Monday, June 13, 2011

Budgetary Poker

Imagine that the continuing negotiations between Democrats and Republicans over raising the debt ceiling were a game of poker. What does it say about the current balance of ideological power between liberals and conservatives that even a sturdy liberal like Michael Tomasky is saying that the best Democrats can do is to put on a brave face while they’re folding their cards? If you’re a Democrat, and especially a liberal Democrat, nothing good (my emphasis):

“We're entering a crucial and potentially decisive period for the Obama administration, which is staring at two really lousy options and has about three weeks to decide how to respond. It can give in to congressional Republicans' demands for trillions of dollars in spending cuts in exchange for a debt-ceiling vote—but those are cuts that Ben Bernanke says will damage the economy. Or it can fight the Republicans and dare them to refuse to raise the limit. But these Republicans are crazy enough to do just that; sure it would cripple the economy and hurt ordinary people, but the fact that it would also hurt President Obama is the only thing that counts for today's GOP. Between these two options, the administration has to choose the first. But it can do so sheepishly or aggressively, and which approach it takes will make a lot of difference to its alienated liberal base, and, I'd argue, to independent voters as well.

"There's no question that Republicans are sitting in the catbird's seat. . . .  The liberal base is awfully dispirited right now, and independents think, not entirely incorrectly, that Republicans are leading the president around by the nose. [Obama] can show some spine to both groups by letting America know that this debt-hostage situation isn't his idea of responsible governance—and by saying that his primary concern is jobs. If the administration cuts a deal that gives into 75 percent of GOP demands and he hails it as a victory for deficit reduction, it's going to be a bummer of a summer for the Americans on whom Obama's reelection fundamentally depends.”
Why is Tomasky conceding this high-stakes hand to Republicans? It’s not that he thinks that Democrats don’t have any high cards to play. He reminds us that polling data suggests that voters care more about jobs than the deficit.  And he might have added that other polls show that most voters aren’t all that averse to raising (other people’s) taxes. So you’d think that a critical mass of voters would be open to the argument that Republican efforts to reduce the deficit will cost jobs and social services we can’t now afford to lose and that, therefore, tax increases need to be part of any debt-ceiling deal. Yet Tomasky thinks that Democrats are obliged to fold their cards anyway.

As far as I can see, that could only be for one or both of two reasons: either the deck is somehow stacked against the Democrats from the start and/or Democrats are playing their cards less effectively than Republicans. Tomasky alludes to an explanation of the first sort when he complains that it takes 60 votes to get anything done in the Senate. True enough, but he neglects to add that Democrats control the Senate and the White House. The last time I looked, it takes a 2/3 majority in both houses of Congress to override a presidential veto. So the idea that Democrats lack the institutional leverage to hold their own at the table with Republicans is more than a little far-fetched.

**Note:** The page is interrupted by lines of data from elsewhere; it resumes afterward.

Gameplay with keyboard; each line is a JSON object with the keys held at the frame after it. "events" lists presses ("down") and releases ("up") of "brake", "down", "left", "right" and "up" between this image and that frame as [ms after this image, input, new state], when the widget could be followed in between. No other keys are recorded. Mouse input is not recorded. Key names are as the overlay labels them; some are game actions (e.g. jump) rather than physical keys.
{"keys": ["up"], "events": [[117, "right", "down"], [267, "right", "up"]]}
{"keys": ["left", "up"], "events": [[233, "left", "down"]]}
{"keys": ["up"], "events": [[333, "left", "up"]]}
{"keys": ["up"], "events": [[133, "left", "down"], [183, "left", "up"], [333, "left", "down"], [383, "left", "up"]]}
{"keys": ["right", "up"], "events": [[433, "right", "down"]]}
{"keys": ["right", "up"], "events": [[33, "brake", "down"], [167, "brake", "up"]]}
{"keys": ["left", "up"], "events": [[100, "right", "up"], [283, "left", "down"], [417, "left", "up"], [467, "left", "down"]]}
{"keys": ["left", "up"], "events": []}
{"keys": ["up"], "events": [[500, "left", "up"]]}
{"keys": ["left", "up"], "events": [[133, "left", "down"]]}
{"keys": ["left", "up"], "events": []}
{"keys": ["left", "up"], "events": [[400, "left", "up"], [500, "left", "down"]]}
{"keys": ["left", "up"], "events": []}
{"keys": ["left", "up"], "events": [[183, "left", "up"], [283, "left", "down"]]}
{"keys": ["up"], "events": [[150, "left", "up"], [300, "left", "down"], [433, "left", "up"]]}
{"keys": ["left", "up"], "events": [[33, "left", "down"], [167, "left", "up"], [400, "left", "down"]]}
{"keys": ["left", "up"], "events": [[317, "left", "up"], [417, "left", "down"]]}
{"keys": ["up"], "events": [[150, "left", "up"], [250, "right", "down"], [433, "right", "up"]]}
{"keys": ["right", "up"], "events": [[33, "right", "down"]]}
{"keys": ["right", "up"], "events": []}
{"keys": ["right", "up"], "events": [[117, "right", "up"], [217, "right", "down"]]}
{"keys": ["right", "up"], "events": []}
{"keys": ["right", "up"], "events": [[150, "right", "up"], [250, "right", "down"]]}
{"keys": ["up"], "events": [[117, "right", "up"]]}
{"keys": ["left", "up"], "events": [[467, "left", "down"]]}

So if Democrats are obliged to fold their cards now, it must have something to do with how they’re playing them. The trouble, Tomasky suggests, is that Democrats lack the fortitude to call the Republicans' bluff about letting the government default on its obligations because they may be crazy, and socially irresponsible, enough not to be bluffing. Republican “craziness” and “social irresponsibility,” of course, are just other words for "conviction." Bluffing only works when the person being bluffed contends with the possibility that the bluffer really likes his cards.

It’s perfectly obvious, not only to Democratic negotiators but to anyone who has been paying attention, that Republicans really believe in their budgetary priorities and are willing to stake their political future on them. The fact that the Republican House passed, and all but five Senate Republicans voted for, the Paul Ryan budget is proof of that.  Democrats refrained from acting on their budgetary priorities (e.g., by extending the Bush's middle-class tax cuts without extending cuts for people making over $250K) when they controlled all elected branches of government and enjoyed a veto-proof Senate majority.  Moreover, they haven't dared to reveal what their budgetary priorities are for over two years.  Could there be a better demonstration of Democrats' lack of conviction?  No wonder Republicans don't take the Democrats' budgetary bluffs seriously.

That leaves Tomasky in the desperate position of counseling Obama to make a show of having budgetary convictions that he and the Democratic Party plainly don’t have. I wish Tomasky would explain to me why anyone should be impressed by Obama’s talking the talk at the very moment when he and the rest of the Democratic Party are declining to walk the walk.

2 comments:

Anonymous said...

Exactly right!

Anonymous said...

Well put. It seems as if Obama and the Dems are doing everything other than addressing the real problem. For example, Obama went to Puerto Rico to shore up his chances in Florida. It seems their strategy is avoidance and changing the subject.